I criticized you for quite the opposite reason- for claiming sentience to be something settled by science or mathematics when it is still firmly in the realm of philosophy.

>they argue it emerges from the specific properties of our neural architecture, which is vastly different than that of neural networks'

They never argue that it ONLY emerges from the specific properties of our neural architecture, or at least, I have never seen a good paper claiming that.

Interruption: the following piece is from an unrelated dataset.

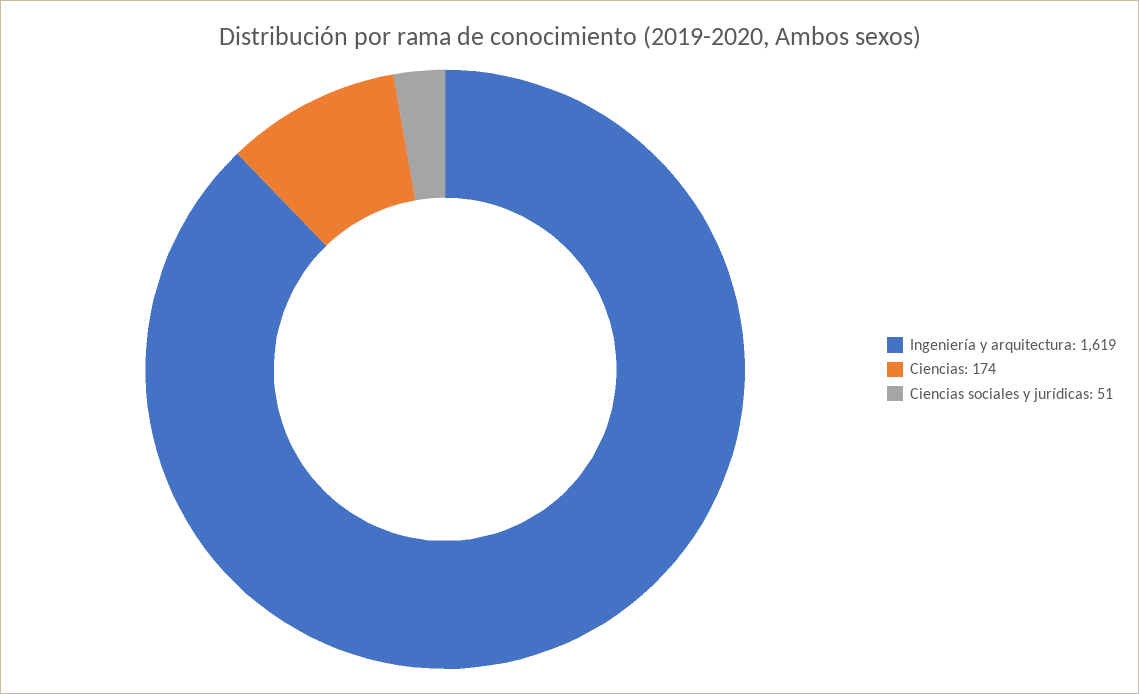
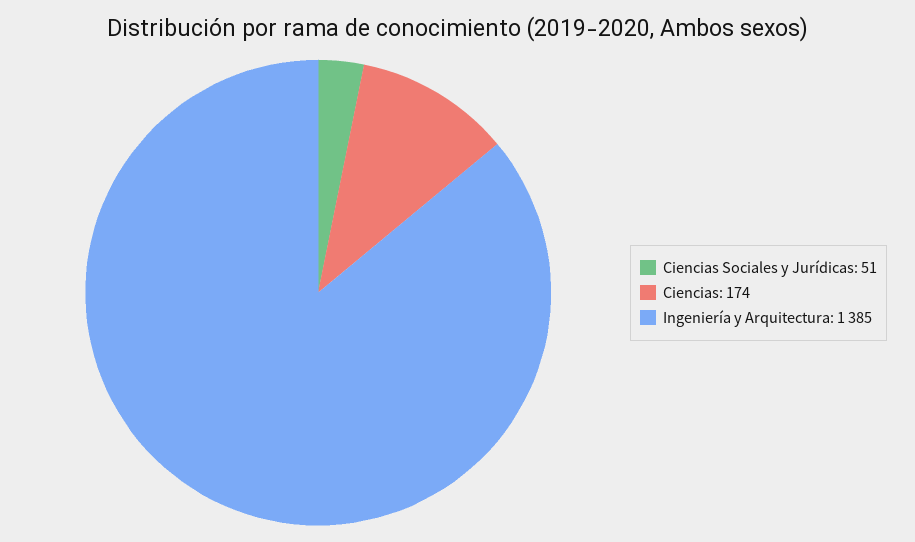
Ingeniería y arquitectura: 1619 -> 1385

>Once it's trained, it stays the same. The only things that temporarily change are in the memory module of the feedback systems, and that only serves the purpose of being able to hold conversation.

Gpt3 is the third round of training and openI will, no doubt, will use our data to train a fourth, but even barring that, it is a bit similar to saying "but humans aren't even immortal, they die and just have kids that have to learn everything over again". Also, after 25 your brain largely stops changing and is fairly "set" other than new memories forming, so I fail to see how 1 thread is much different from 1 human. But this is a stupid argument because if I made the change to allow training on every input, the model wouldn't be any better and would actually be an easy (if less efficient) change to make. So if that was the only problem, I would immediately download gpt-neo and make the change and collect my millions.

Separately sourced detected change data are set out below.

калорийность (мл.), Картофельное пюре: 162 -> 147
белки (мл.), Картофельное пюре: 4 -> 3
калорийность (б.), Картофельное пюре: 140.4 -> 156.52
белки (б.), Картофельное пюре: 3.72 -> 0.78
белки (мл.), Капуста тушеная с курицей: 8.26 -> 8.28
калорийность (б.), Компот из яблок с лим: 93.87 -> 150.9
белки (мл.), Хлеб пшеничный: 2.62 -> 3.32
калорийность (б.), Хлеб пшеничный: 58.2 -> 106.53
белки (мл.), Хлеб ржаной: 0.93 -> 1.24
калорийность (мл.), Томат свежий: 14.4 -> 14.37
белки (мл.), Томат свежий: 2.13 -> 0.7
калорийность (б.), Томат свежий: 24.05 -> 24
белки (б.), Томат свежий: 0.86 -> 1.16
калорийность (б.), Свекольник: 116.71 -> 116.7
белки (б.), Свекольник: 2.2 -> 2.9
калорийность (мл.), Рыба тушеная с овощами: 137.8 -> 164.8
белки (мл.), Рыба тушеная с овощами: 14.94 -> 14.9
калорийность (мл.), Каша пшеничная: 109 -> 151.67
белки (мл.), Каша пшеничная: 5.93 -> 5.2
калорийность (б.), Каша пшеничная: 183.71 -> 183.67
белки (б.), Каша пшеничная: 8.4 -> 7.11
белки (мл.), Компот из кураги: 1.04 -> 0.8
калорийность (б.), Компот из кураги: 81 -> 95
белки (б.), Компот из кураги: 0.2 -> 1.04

Like I said, current implementations are not likely in my opinion to be sentient and this is a major reason- that most threads do not last very long, but there is no reason a single thread if let continue indefinitely could not be sentient as it has a memory that is not functionally very different than with human memory other than being farther away physically, or even that a short lived thread does not have a simple short lived sentience.

As far as determinism goes, the only way within the currently known laws of physics for the human brain to be non-determimistic is for it to use some quantum effect and the only other option is randomness, so claiming that it needs to be non-deterministic to be sentient is saying it needs true randomness added in, which I think is a weird argument despite being popular amongst the uninformed and the complete lack of evidence that the human brain uses quantum effects or is non-deterministic.

Also I cannot recommend Gödel Escher Bach enough, it makes a much stronger case than I could ever, and it is an amazing read.

>artificial neurons in neural networks don't have a continuously changing impulse pattern,

Not sure exactly what you are saying here, but it sounds pretty similar to RNNs, which are pretty old-news as Transformers seem to work much better at solving the issues this inability usually presents.